KANSAS CITY: Frigid Missouri River floodwaters that left ruins, death and drowned livestock across the US Midwest’s farmland were expected to crest in northwestern Missouri on Friday and threaten more towns and cities.
Police issued voluntary evacuation orders for 200 to 300 homes in the small, riverfront city of St. Joseph, Missouri, where early on Friday North America’s longest river was at 31.43 feet (9.58 meters), about 6 inches (15 cm) below its record level.
“For the next few hours, we still expect the river to rise,” said St.
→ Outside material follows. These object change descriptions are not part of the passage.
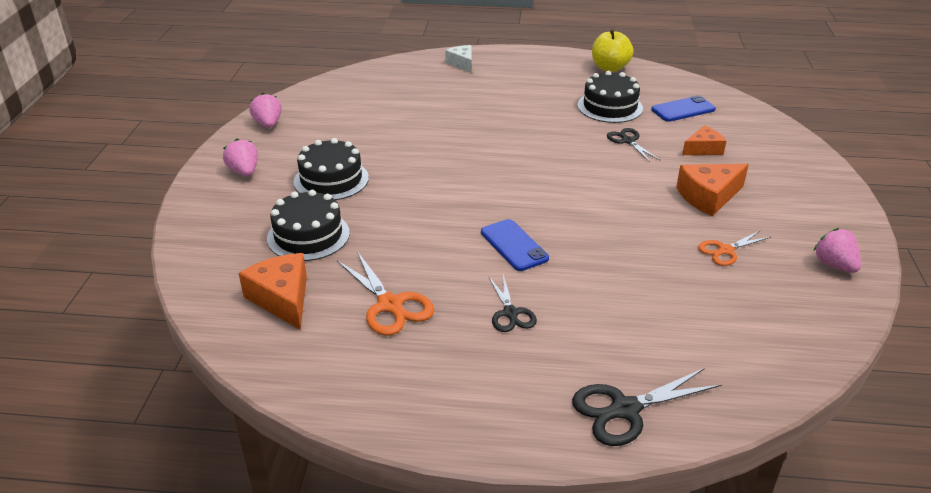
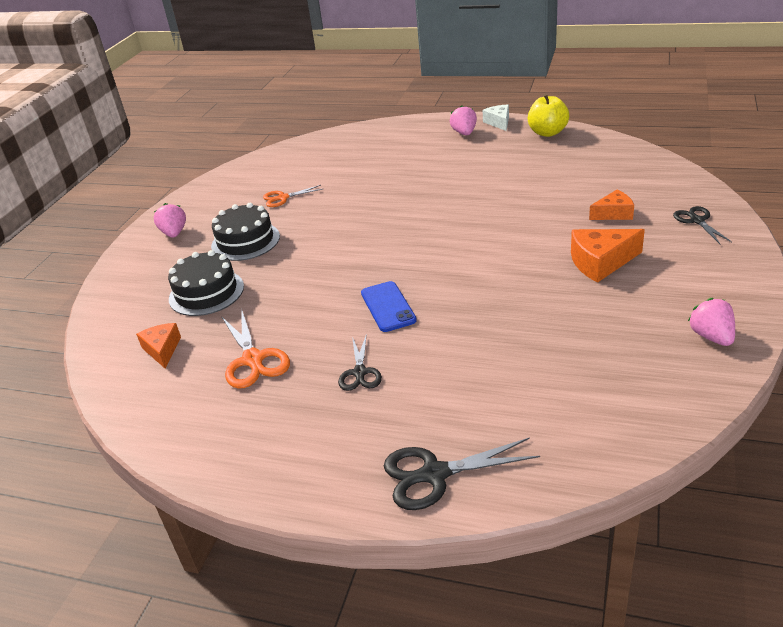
camera: 15 degrees right, 0 degrees up
orange cheese [238,253,307,330] -> orange cheese [136,323,181,369], size x0.65
pink strawberry [249,93,282,128] -> pink strawberry moved to [450,105,477,135]
white cheese [445,45,471,72] -> white cheese moved to [483,105,509,131]
black cake [578,71,643,123] -> none
black scissors [607,128,660,162] -> black scissors moved to [673,206,732,244]
blue phone [651,95,716,122] -> none
orange scissors [698,230,771,266] -> orange scissors moved to [263,185,323,207]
Joseph police Sergeant Casey Guyer, adding that some roadways were underwater. “Hopefully, in the next 24 hours the waterline starts to recede a little.”
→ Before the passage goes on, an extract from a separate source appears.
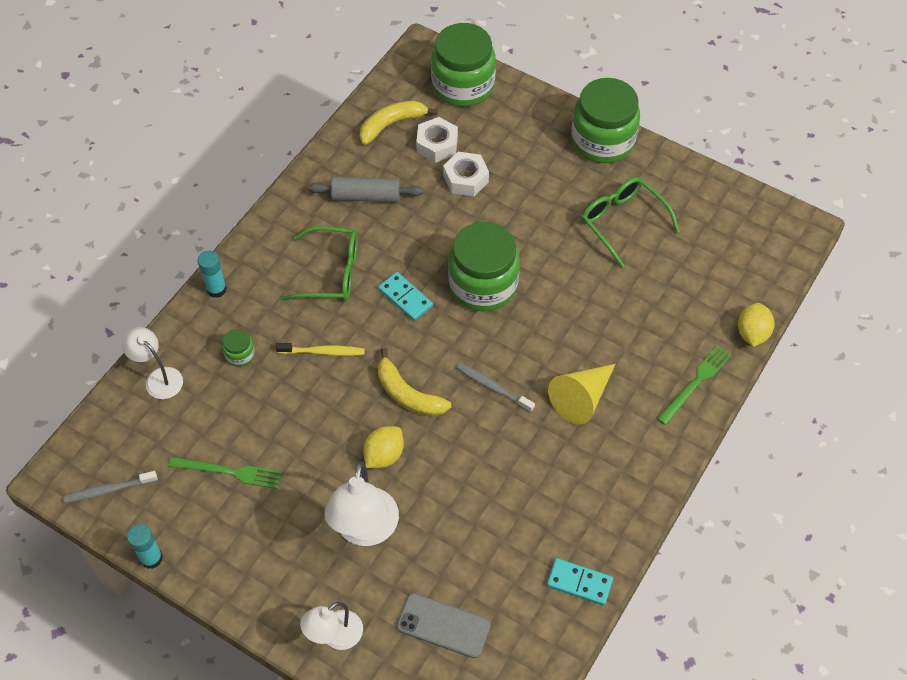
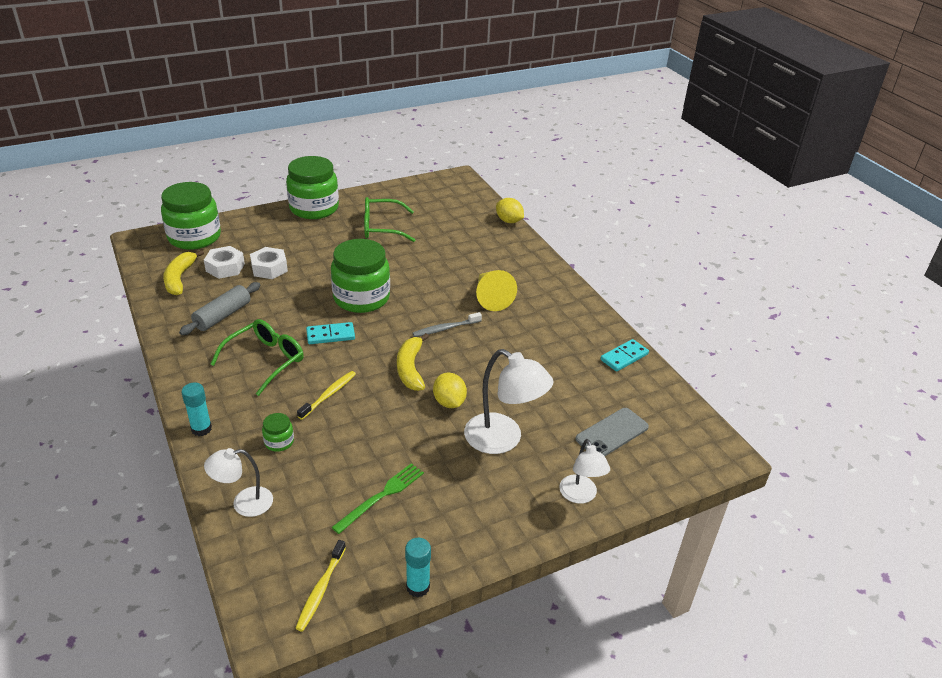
camera: 60 degrees left, 20 degrees down
grey toothbrush [63,471,158,503] -> yellow toothbrush [295,540,346,631]
yellow banana [378,348,451,416] -> yellow banana turned 105 degrees clockwise [397,333,429,391]
green fork [657,345,731,425] -> none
Officials said they expect levees to contain debris-laden river water as floodwaters head toward Kansas City, Missouri, about 55 miles (88 km) south of St. Joseph, then other population centers in Kansas and Missouri downstream.
If the temperature rises just a few degrees, melting more ice and snow, that could quickly push the estimated river crest higher, said David Roth of the National Weather Service’s Weather Prediction Center in College Park, Maryland. The river could top levees or breach weak spots, he said.
Daytime temperatures in the Midwest are already about 10 degrees Fahrenheit above normal, Roth said, and will hit as high as 60 degrees F (16 Celsius) in parts of the region on Friday, including St. Joseph and Kansas City.
Evacuation sirens rang on Thursday night in Elwood, Kansas, a community of 1,200 people across the river from St. Joseph. Early Friday, the river there was at 31.33 feet, just shy of flowing over the top of Elwood’s levee system, according to forecasters.
Missouri River flooding was triggered by last week’s so-called “bomb cyclone” storm, which has already inflicted damage estimated at nearly $1.5 billion in Nebraska, killed at least four people in Nebraska and Iowa, and left a man missing below Nebraska’s collapsed Spencer Dam.
“This is shaping up to be a potentially unprecedented flood season, with more than 200 million people at risk,” Ed Clark, director of the National Oceanic and Atmospheric Administration’s (NOAA) National Water Center in Tuscaloosa, Alabama, said in the agency’s spring outlook.
Missouri Governor Mike Parson declared a state of emergency for his state on Wednesday as high water forced evacuations of several small farm communities.
The declaration allows state resources and assistance to be provided directly to counties and municipalities in need.
President Donald Trump on Thursday approved a disaster declaration for Nebraska, making federal funding available in nine counties there that had born the brunt of last week’s floods.
The threat of extensive flooding lingers over the wider region and could grow dire in coming weeks with additional rainfall and melting snow runoff, NOAA said on Thursday.
Massive flooding in the US Midwest has knocked out roughly 13 per cent of the nation’s ethanol production capacity, as plants in Nebraska, Iowa and South Dakota have been forced to shut down or scale back production following the devastation.
Production facilities owned by large companies like Archer Daniels Midland Co and Green Plains Inc were still operating despite days of snowstorms followed by rains that sent record floods into the Farm Belt.
However, with rail lines are washed out, and corn in storage flooded, production is dropping off, sending prices spiking in markets that buy the corn-based fuel.
The US has some 200 ethanol plants capable of producing 1.06 million barrels per day, and about 100,000 to 140,000 bpd of capacity has been taken off line due to the floods, according to three traders who track operations.
Crop damage exceeds $400 million in Nebraska alone, according to Nebraska officials.
The disruption comes as the ethanol industry is in the midst of a historic downswing due to the ongoing trade conflict with China and sluggish domestic demand growth that has led to high inventories and weak margins.